TimesTech: Collaboration with public R&D institutions is part of your approach. In practical terms, how do these partnerships accelerate time-to-market and help manage the capital intensity of semiconductor design?
Nikul: Collaboration with public R&D institutions plays a practical role in accelerating development and managing capital intensity. These partnerships provide access to specialised research capabilities, academic talent, and early-stage validation infrastructure that would be expensive to replicate internally. More importantly, they help de-risk innovation by enabling joint prototyping, testing, and knowledge transfer in emerging areas. For a fabless company, this reduces both development timelines and upfront investment. Such collaborations also help bridge the gap between research and commercialisation by aligning academic innovation with industry-defined product requirements. When structured well, they create a multiplier effect, accelerating time-to-market while keeping capital deployment disciplined.
TimesTech: There is strong investor and policy interest in semiconductors right now. Beyond announcements and incentives, where are you seeing genuine commercial traction in India’s chip ecosystem, and what still needs to fall into place for large-scale growth?

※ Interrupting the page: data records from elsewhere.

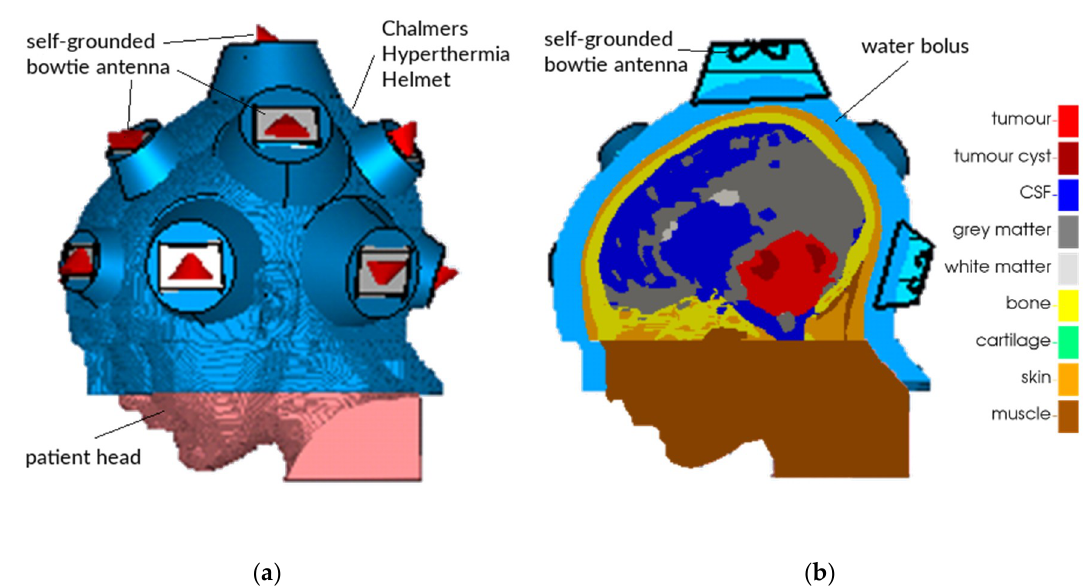
Figure 1. Model of the Chalmers Hyperthermia Helmet. Up to 16 self-grounded bowtie antennas with a frequency range of 300–900 MHz are mounted around the skull. Phase and amplitude can be optimised individually for each antenna, creating a power focus to be steered to the tumour. ( a ) Outside view; ( b ) cross-section of a patient model, showing a large medulloblastoma in red and the water bolus in light blue.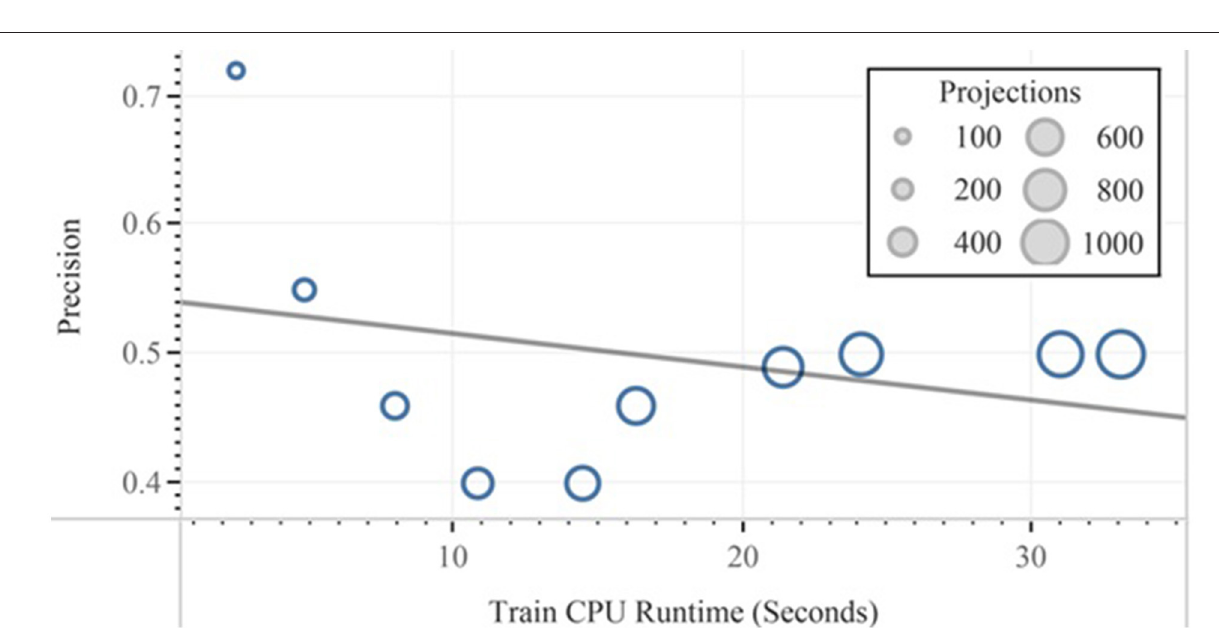
Frontiers in Public Health |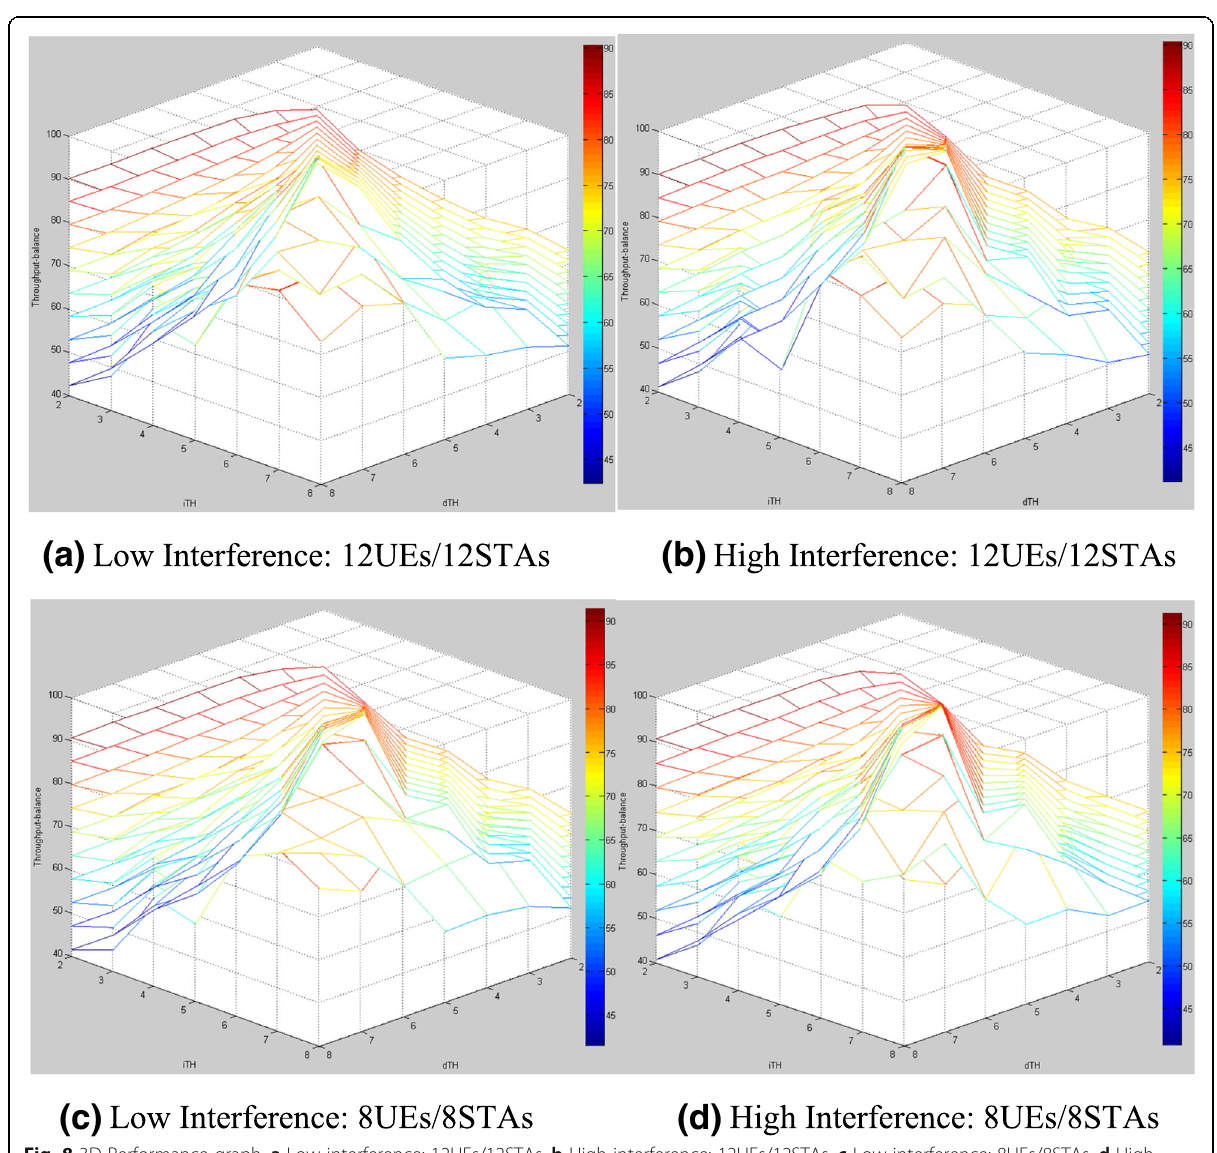
Fig. 8 3D Performance graph. a Low interference: 12UEs/12STAs. b High interference: 12UEs/12STAs. c Low interference: 8UEs/8STAs. d High interference: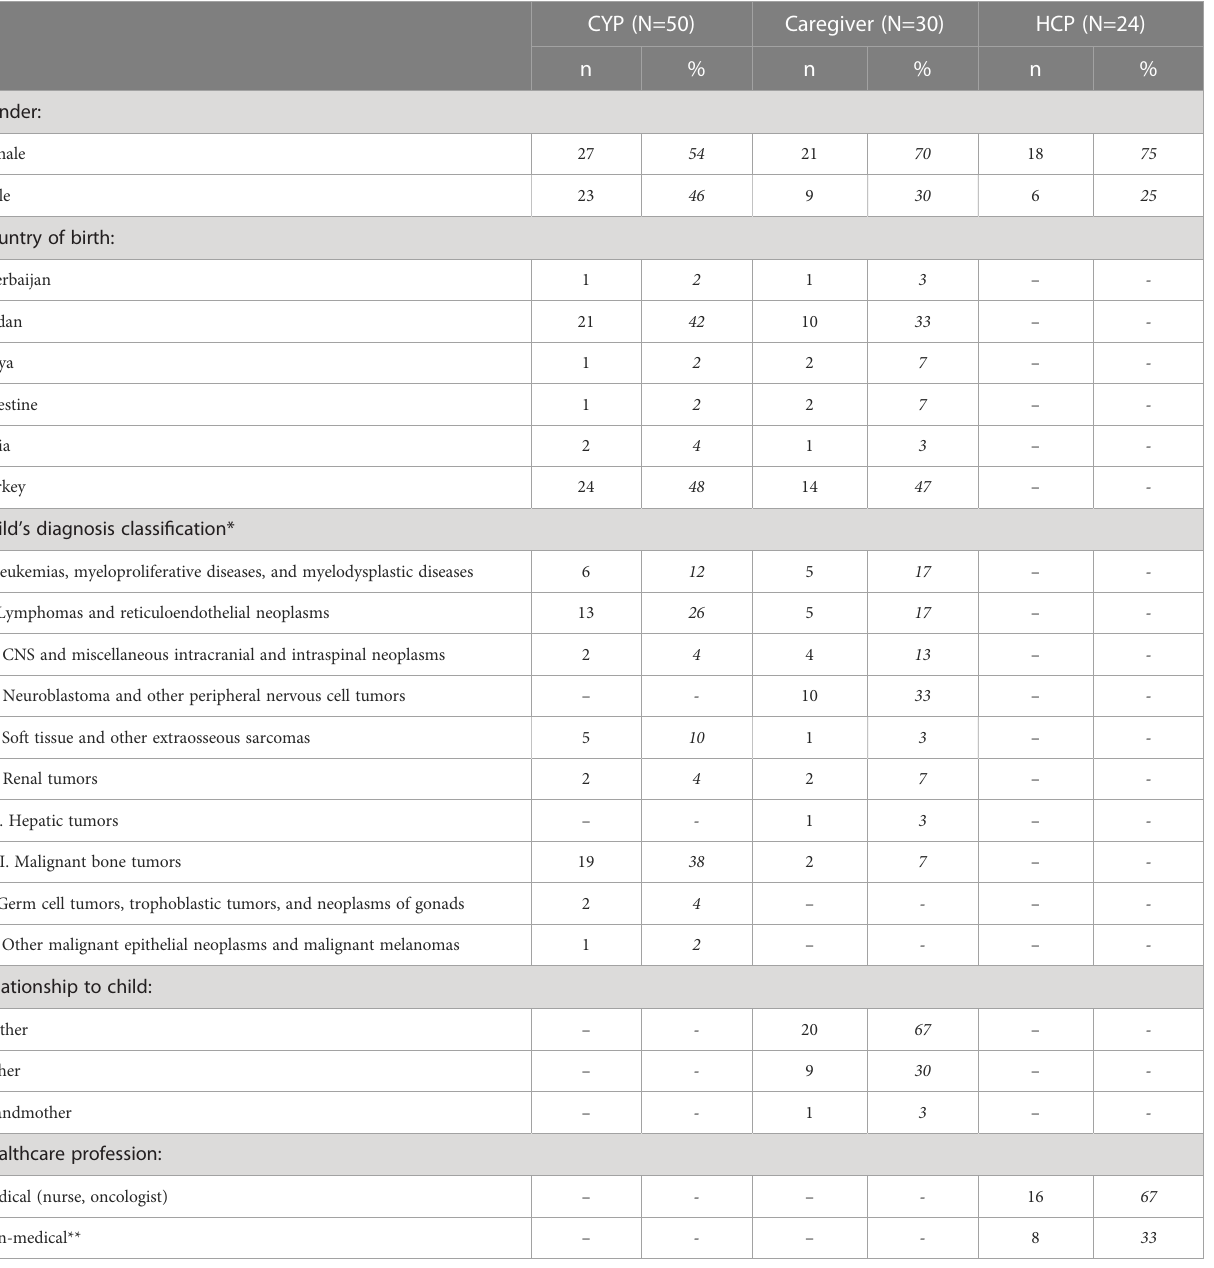
TABLE 2 Participants ’ characteristics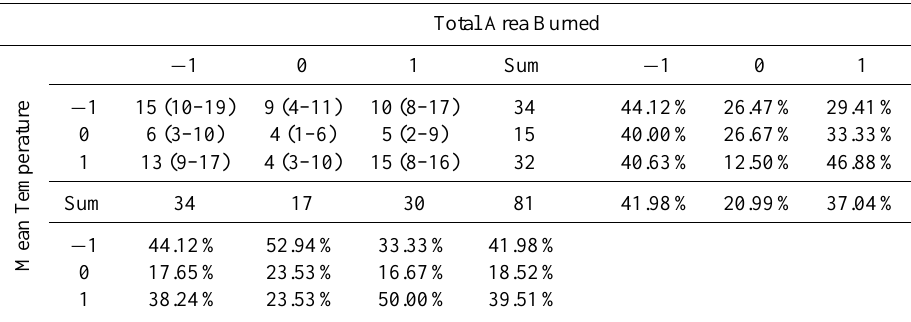
Table 3. Cross-tabulation results between area burned area and mean air temperature. The Monte Carlo randomization confidence limits are in parentheses.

Nikul: Beyond policy announcements, genuine traction in India is emerging in application-driven segments where demand is already visible, such as surveillance, automotive electronics, industrial IoT, and power management. These areas benefit from growing domestic consumption and increasing preference for trusted, locally supported suppliers. What is still evolving is depth across the value chain, particularly in advanced packaging, testing, and scaled manufacturing access. Large-scale growth will require stronger integration between design houses, system OEMs, and manufacturing partners, along with predictable long-term demand. The next phase of India’s semiconductor journey will be defined less by incentives and more by consistent execution, customer adoption, and the ability to compete on reliability and lifecycle support.